The truth was, I had very little interest in Padre Pio. I don’t doubt miracles—why should we doubt them? Things seem to be one way; then something happens that is not to be explained rationally, and they change. The hands of a priest in a remote village begin to ooze blood, and his feet and side do the same. The wounds of Christ crucified appear on his own person. People flock in to see. He holds a daily mass.
We had all decided to rise early and go to the mass. I slept badly. The hotel was new and had evidently been put up hastily, with flimsy materials, for I could hear doors close, people speaking, water running, and toilets flushing from floors above and below. The sleep I finally fell into was from exhaustion, and continued with contentment long past the time of the service.

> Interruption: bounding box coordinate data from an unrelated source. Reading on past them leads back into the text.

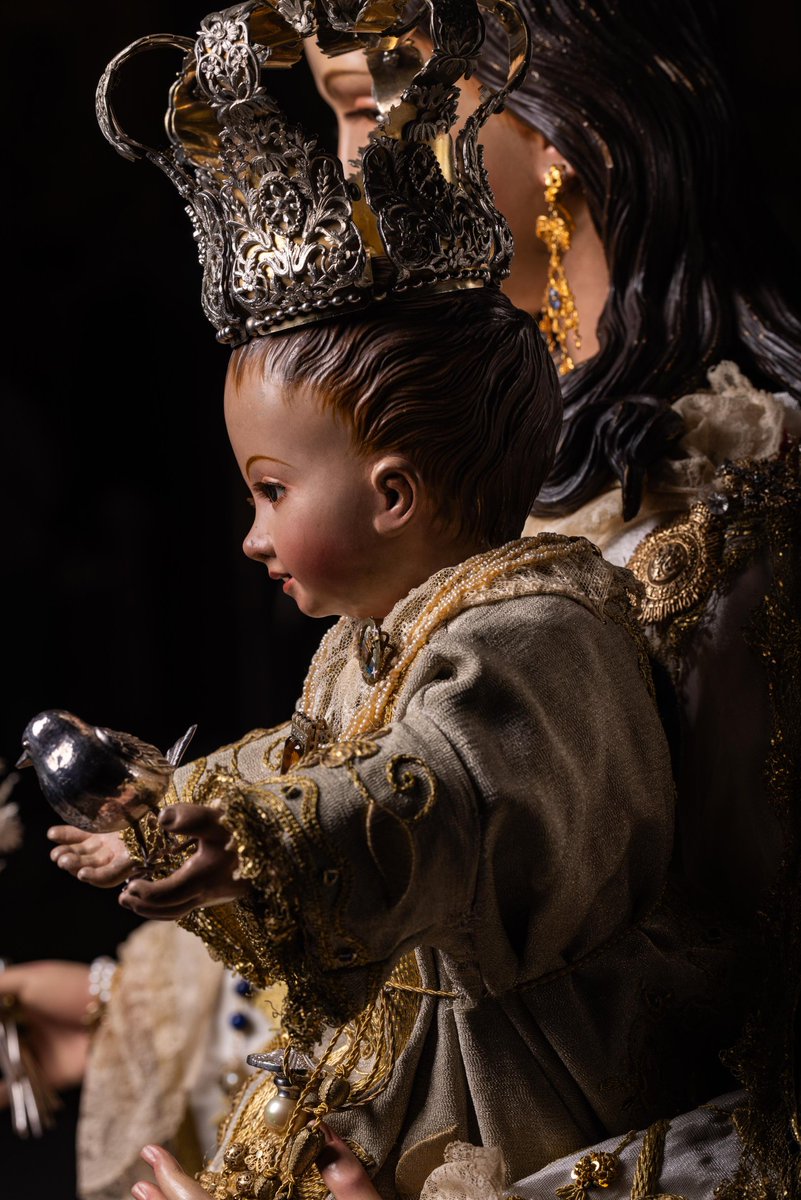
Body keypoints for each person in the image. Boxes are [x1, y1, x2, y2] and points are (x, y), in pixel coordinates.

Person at [37, 3, 755, 1197]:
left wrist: (249, 830)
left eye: (374, 107)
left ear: (565, 126)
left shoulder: (721, 516)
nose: (351, 164)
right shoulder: (391, 597)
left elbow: (432, 809)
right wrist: (130, 964)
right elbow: (345, 834)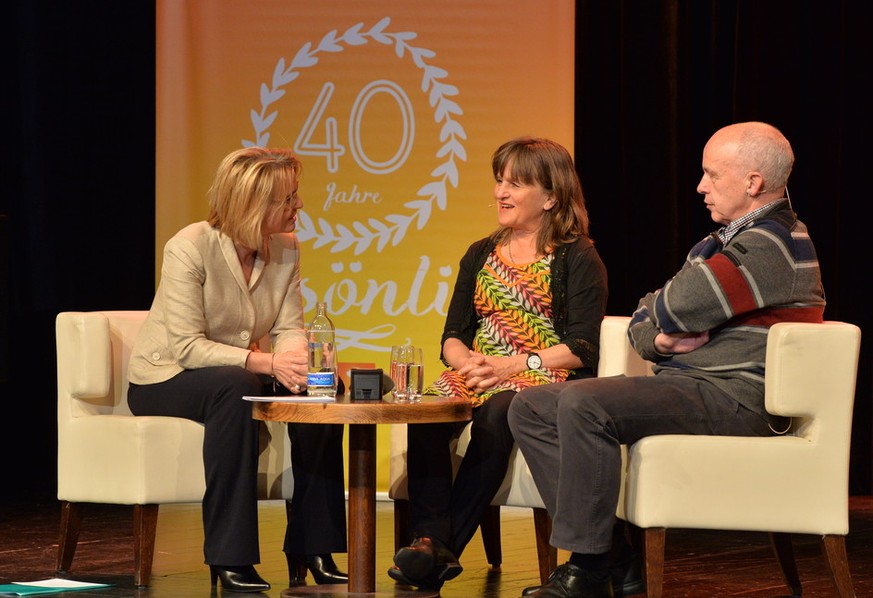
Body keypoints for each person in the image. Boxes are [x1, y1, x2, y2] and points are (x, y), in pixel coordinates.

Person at [507, 121, 826, 598]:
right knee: (530, 406)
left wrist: (657, 319)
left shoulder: (768, 244)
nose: (700, 186)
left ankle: (589, 568)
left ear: (753, 182)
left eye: (711, 174)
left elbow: (672, 304)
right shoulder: (723, 242)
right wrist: (656, 342)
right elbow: (649, 312)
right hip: (694, 385)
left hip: (736, 396)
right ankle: (614, 553)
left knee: (584, 404)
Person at [388, 136, 609, 591]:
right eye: (499, 181)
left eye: (516, 184)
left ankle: (436, 547)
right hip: (479, 370)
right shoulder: (481, 252)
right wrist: (466, 362)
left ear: (551, 197)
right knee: (427, 411)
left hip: (544, 374)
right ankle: (431, 540)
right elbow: (453, 334)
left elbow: (583, 347)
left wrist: (511, 365)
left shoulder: (577, 256)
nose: (500, 193)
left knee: (498, 410)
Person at [127, 147, 348, 592]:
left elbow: (289, 326)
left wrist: (294, 365)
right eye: (289, 199)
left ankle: (313, 545)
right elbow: (187, 348)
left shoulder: (285, 248)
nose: (298, 206)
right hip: (165, 377)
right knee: (236, 386)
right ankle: (231, 557)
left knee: (324, 384)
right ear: (254, 204)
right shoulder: (189, 247)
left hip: (238, 370)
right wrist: (268, 362)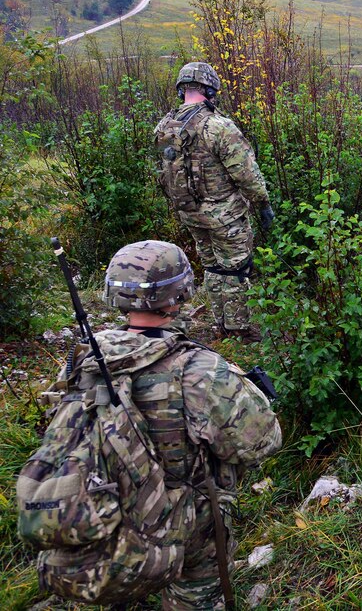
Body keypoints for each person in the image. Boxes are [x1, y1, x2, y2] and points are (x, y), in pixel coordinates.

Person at [79, 240, 279, 608]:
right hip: (186, 524)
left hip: (106, 512)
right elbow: (261, 441)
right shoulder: (197, 369)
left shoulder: (87, 360)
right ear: (180, 292)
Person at [154, 62, 273, 338]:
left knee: (211, 266)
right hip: (224, 215)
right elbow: (246, 173)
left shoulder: (165, 127)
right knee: (235, 268)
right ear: (210, 89)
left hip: (189, 213)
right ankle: (238, 329)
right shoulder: (219, 126)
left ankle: (221, 324)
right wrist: (262, 204)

The accounts I heard were of some interest. Crowds of elderly women had been the main part of the congregation. According to Moravia, “The smell of piety was strong.” The padre wore his hands bandaged and covered with gloves, but pictures of him holding up his palms for all to view were available on postcards. There were also booklets on sale, detailing the miracle.

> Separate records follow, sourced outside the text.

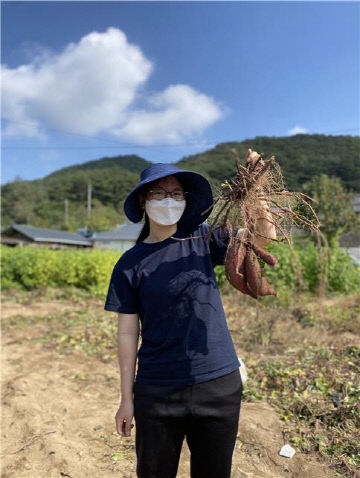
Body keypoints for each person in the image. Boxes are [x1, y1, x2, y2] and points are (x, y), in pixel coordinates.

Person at [104, 157, 276, 478]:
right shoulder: (129, 264)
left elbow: (262, 237)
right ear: (143, 200)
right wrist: (126, 400)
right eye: (159, 193)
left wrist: (256, 193)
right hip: (157, 393)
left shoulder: (205, 239)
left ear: (186, 200)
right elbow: (127, 335)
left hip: (219, 385)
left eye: (176, 194)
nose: (169, 200)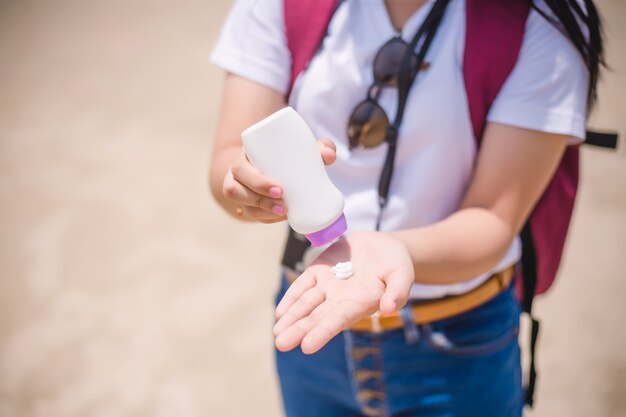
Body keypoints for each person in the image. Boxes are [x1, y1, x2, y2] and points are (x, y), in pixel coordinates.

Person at [208, 0, 605, 415]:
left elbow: (495, 217)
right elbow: (227, 155)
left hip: (459, 347)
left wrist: (397, 250)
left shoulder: (537, 18)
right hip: (311, 326)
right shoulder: (282, 6)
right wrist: (250, 188)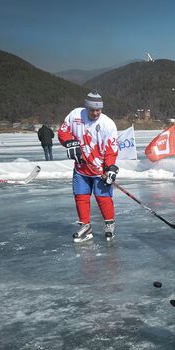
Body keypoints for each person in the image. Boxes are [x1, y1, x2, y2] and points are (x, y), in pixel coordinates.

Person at [58, 92, 119, 242]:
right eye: (93, 110)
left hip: (100, 170)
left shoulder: (108, 124)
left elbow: (111, 149)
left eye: (99, 109)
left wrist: (110, 168)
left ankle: (109, 224)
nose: (96, 112)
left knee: (103, 197)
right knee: (80, 196)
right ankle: (85, 226)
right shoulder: (75, 115)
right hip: (81, 168)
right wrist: (69, 143)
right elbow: (63, 132)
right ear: (87, 107)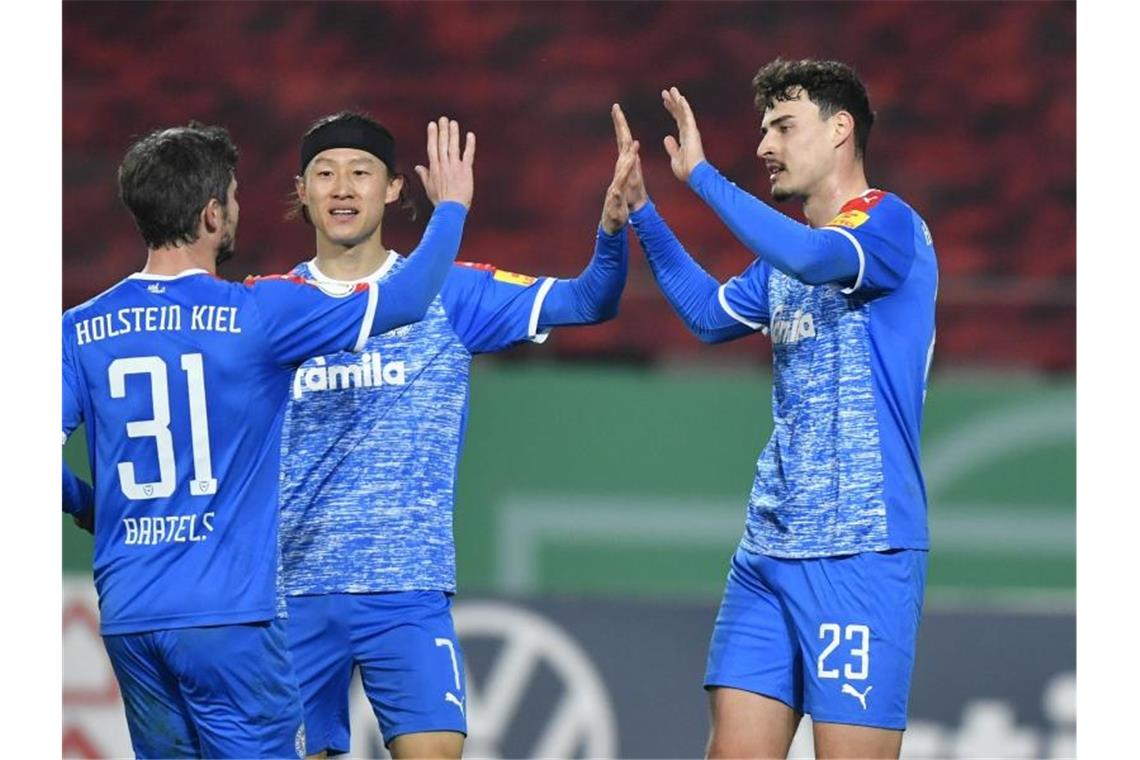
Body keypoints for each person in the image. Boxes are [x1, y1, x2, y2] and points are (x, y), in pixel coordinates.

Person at [61, 117, 474, 758]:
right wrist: (451, 208)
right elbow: (409, 299)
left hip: (128, 616)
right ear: (210, 214)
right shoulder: (256, 313)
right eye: (232, 197)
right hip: (230, 618)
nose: (237, 210)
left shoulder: (80, 328)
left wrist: (92, 505)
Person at [276, 109, 637, 759]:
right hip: (293, 593)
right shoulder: (271, 307)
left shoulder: (453, 292)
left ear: (394, 189)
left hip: (408, 595)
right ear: (301, 191)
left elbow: (590, 301)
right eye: (324, 173)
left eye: (362, 172)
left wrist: (611, 232)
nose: (343, 188)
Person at [612, 58, 938, 759]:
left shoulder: (889, 226)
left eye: (784, 127)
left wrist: (704, 178)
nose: (764, 145)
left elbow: (818, 259)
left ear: (841, 129)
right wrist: (644, 212)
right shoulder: (786, 264)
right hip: (766, 553)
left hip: (859, 551)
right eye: (764, 130)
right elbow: (708, 316)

From San Giovanni, we drove down to Gorgona, in the province of Puglia. Gorgona juts out into the sea, a little hump on the Italian boot. Here to our surprise we found forests. I did not realize how much that dry, picked-over, impoverished country could affect my American spirit until I saw these trees—live oaks, beech, and cypress—some turning golden with autumn, damp from recent rain, their great strong trunks and soaring height showing what it should have been like everywhere in a denuded land. On a marble tablet we read a passage from Dante describing that locale. Moravia remarked that a poet was a great thing for a country.
Our goal now was west to Benevento and beyond that Naples. It was an easier drive. Moravia loved Naples. He became excited when we drove into the city. “Naples is the sweetest town,” he kept saying. He liked its way with poverty, its frankness and combative spirit. Sightseeing again, we all drove out to Pompeii, and then for some harebrained reason decided to ascend Vesuvius.
A long road led upward to a certain point, but the summit had to be gained by way of a ski lift. The volcano itself—its crater actively smoldering away, a raw inflamed throat, a giant’s Satanic yawn—opened below the footpath. There was no protective railing. Anyone who wanted to could have jumped right in. Dante must have seen this sight before he wrote his Inferno. The surrounding lava felt soft from the heat just below, but down the slopes it had hardened into grotesque black shapes, the last thing one would want to fall on. Falling seemed a real enough danger, for the ski lift had no support for our feet. I rode side by side with Moravia, holding on to a rather fragile bar and traveling at an angle I do not care to remember. That day we were the only visitors.
Peggy and Harry left Naples to spend a few days in Procida, an island near Ischia, so Alberto and I took the train to Rome. Along the way he began to talk volubly, telling me how during the war he and his wife, the novelist Elsa Morante, had gone from Rome into the countryside to take refuge and to avoid capture by the Nazis.
They had taken the train down from Rome to go toward Naples, but knowing themselves followed, had left the train at a small stop midway. From here they managed to mingle with crowds of fearful people, and to escape on foot into the mountains. Hiding out, they lived mainly on the countryside, but peasants brought food to them, and no one gave them away. His account of how they lived through this difficult time was swift and vivid. I felt I could have been reading one of his forceful stories. When I think of that train ride, his voice comes back, just as memories of that time and place were coming steadily back to him.
People of great talent and value to a country can suffer more than any others when politics go against them. They are to be silenced, or driven out. That trip was an education.
The fall of that same year was notable for William Faulkner’s visit to Rome. A Nobel laureate, he was being asked by the St
ate Department to go to various capitals and make himself available to all and sundry who wished to meet a famous American writer.
I was more nervous about his visit than were people who knew nothing personal about him. I felt that the South, especially Mississippi, was on trial. I wanted him to be on good behavior. But I knew this was something no one could predict.
Along with an impressive guest list I was invited to the cultural attache’s lovely apartment in the Renaissance quarter for a reception in his honor. The Tates, of course, were there. Faulkner seemed cordial, though reserved, saying very little to those who ventured to try talking with him. Just as he had at Ella Somerville’s reception in Oxford, he stood near one corner holding a glass but did not drink. There was some considerable muted excitement in the room.
As we were leaving, Allen and Caroline asked me to join them and “Bill” for dinner at a nearby restaurant. I went along with the Tates by cab, but in a chauffeur-driven car a heavily made-up woman wearing some extraordinary burnoose-type headdress was bringing the guest of honor. “You great man, you!” she burbled to him, as the car arrived. She turned out to be Anya Seton, a popular novelist whose books had evidently made whatever money was needed for chauffeurs, burnooses, and so on.
Allen was quite excited at the dinner and talked with considerable charm. Faulkner said little. Allen raised his glass and asked Bill to toast “the old South.” He complied. I recall that Faulkner did ask Caroline Gordon what had happened to Mr. Maury. He was referring to her splendid book, which he evidently admired, Aleck Maury, Sportsman. One could see his threshold for that approving query. His own hunting stories are among his best.